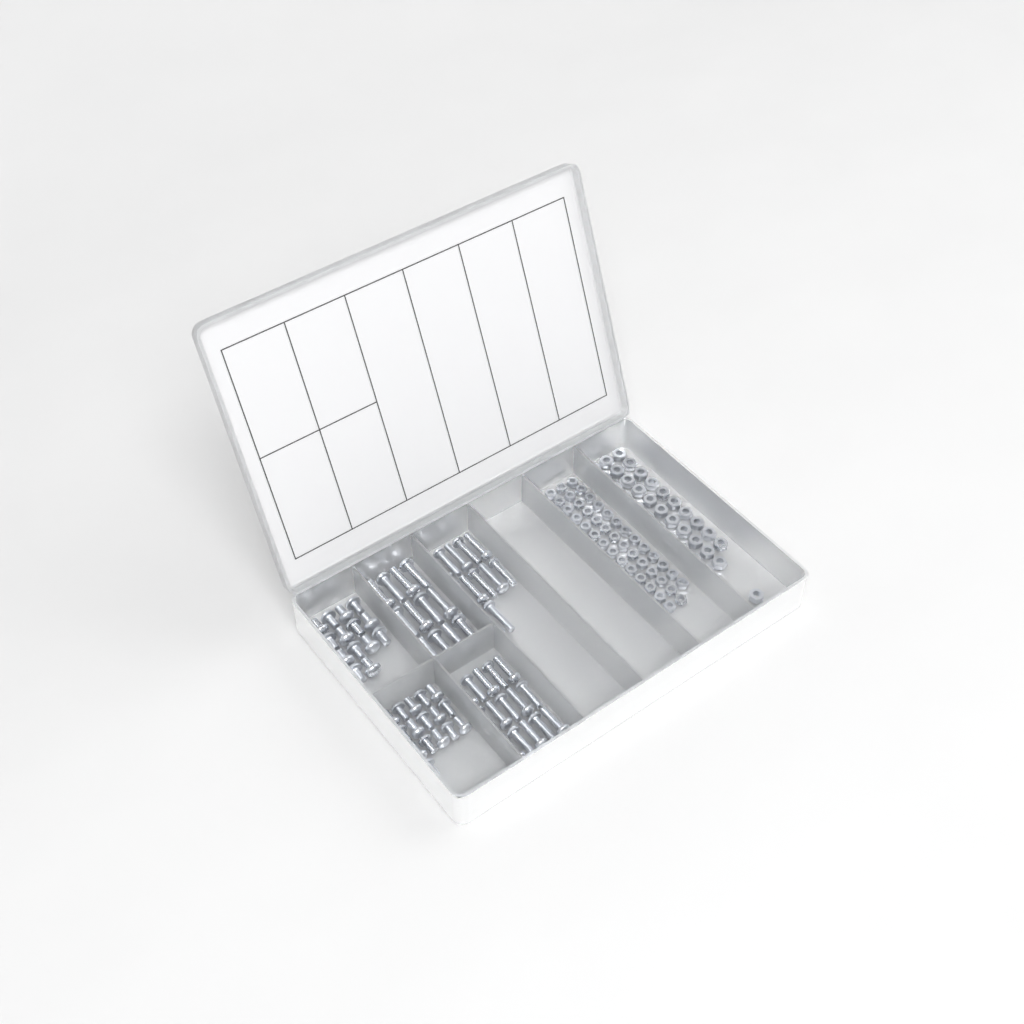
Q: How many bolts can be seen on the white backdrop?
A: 69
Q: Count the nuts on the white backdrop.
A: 88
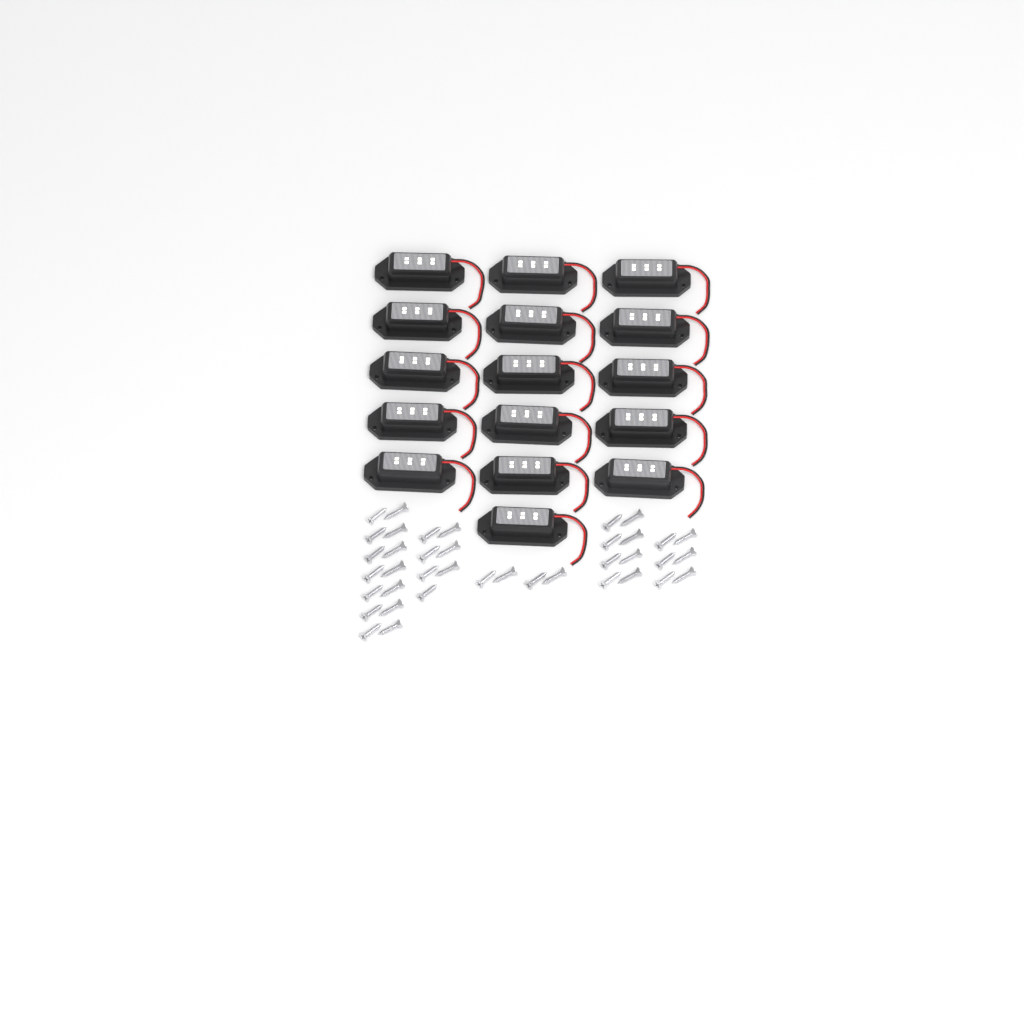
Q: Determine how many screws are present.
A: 39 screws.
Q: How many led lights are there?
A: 16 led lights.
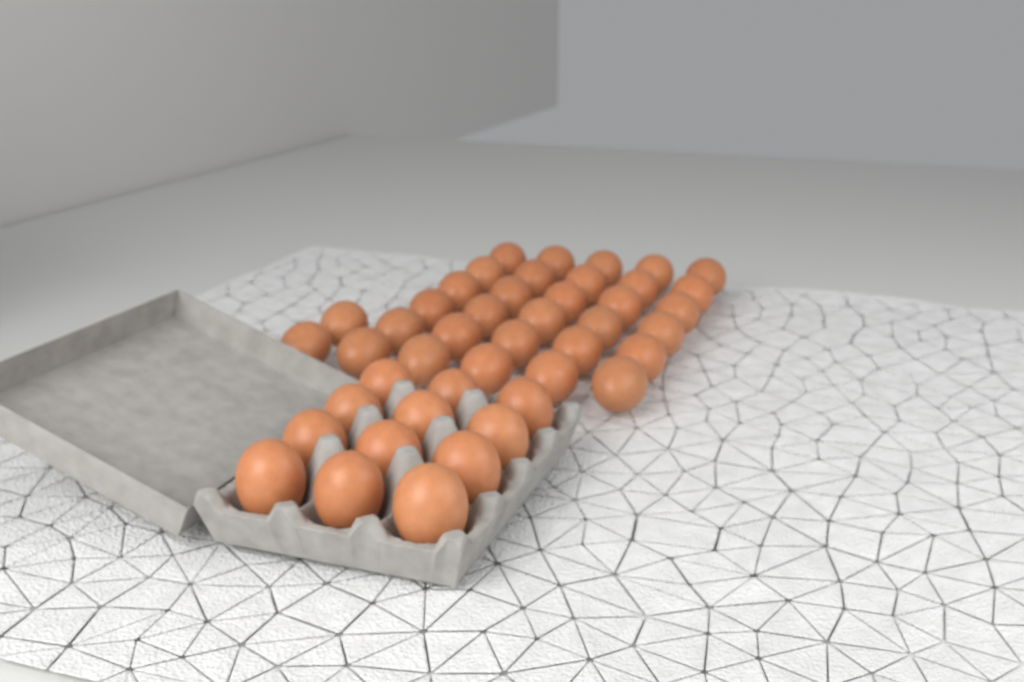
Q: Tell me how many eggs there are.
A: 44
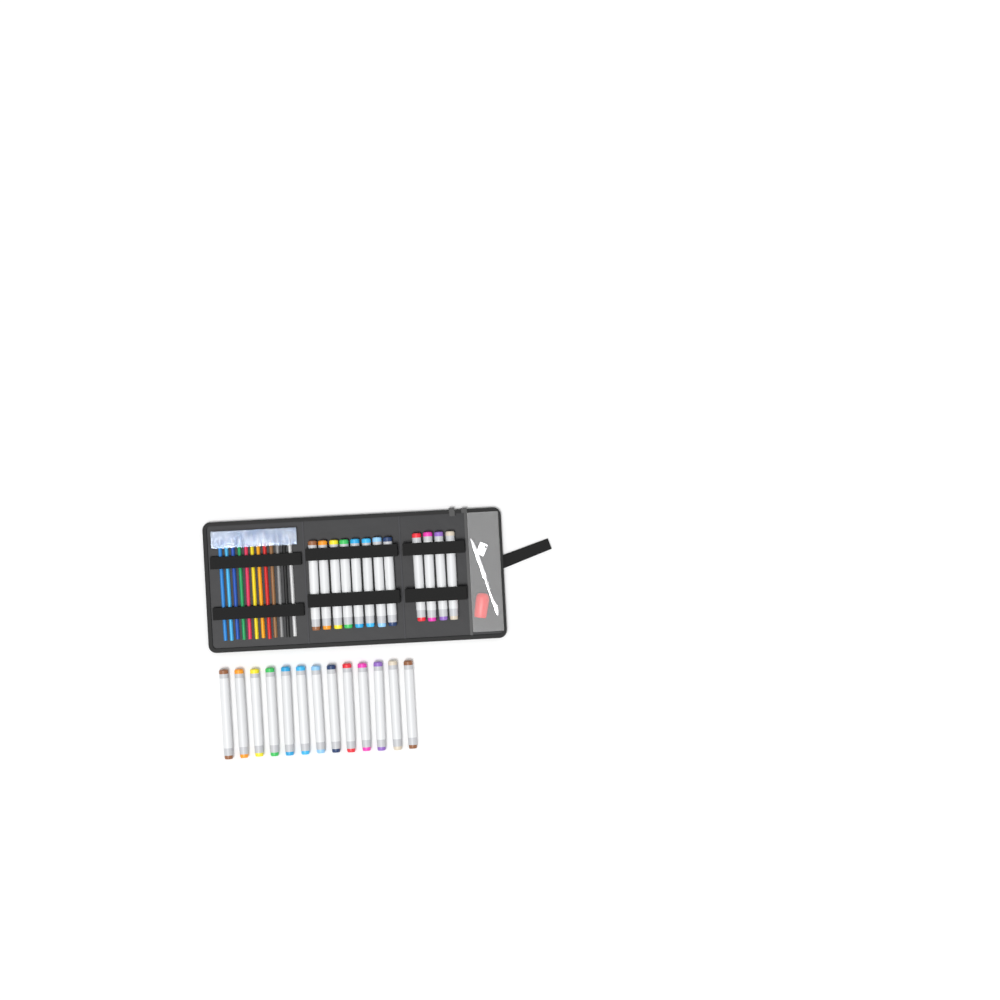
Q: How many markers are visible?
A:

» **WHAT TO PRODUCE**
Lay out the material above as a JSON list of strings, one string for each line, with blank lines left out. Leave the pictures out of the list.

» **REPLY TO THE TASK**
[
  "Q: How many bolts can be seen on the white backdrop?",
  "A: 69",
  "Q: Count the nuts on the white backdrop.",
  "A: 88",
  "Q: Determine how many screws are present.",
  "A: 39 screws.",
  "Q: How many led lights are there?",
  "A: 16 led lights.",
  "Q: Tell me how many eggs there are.",
  "A: 44",
  "Q: How many markers are visible?",
  "A:"
]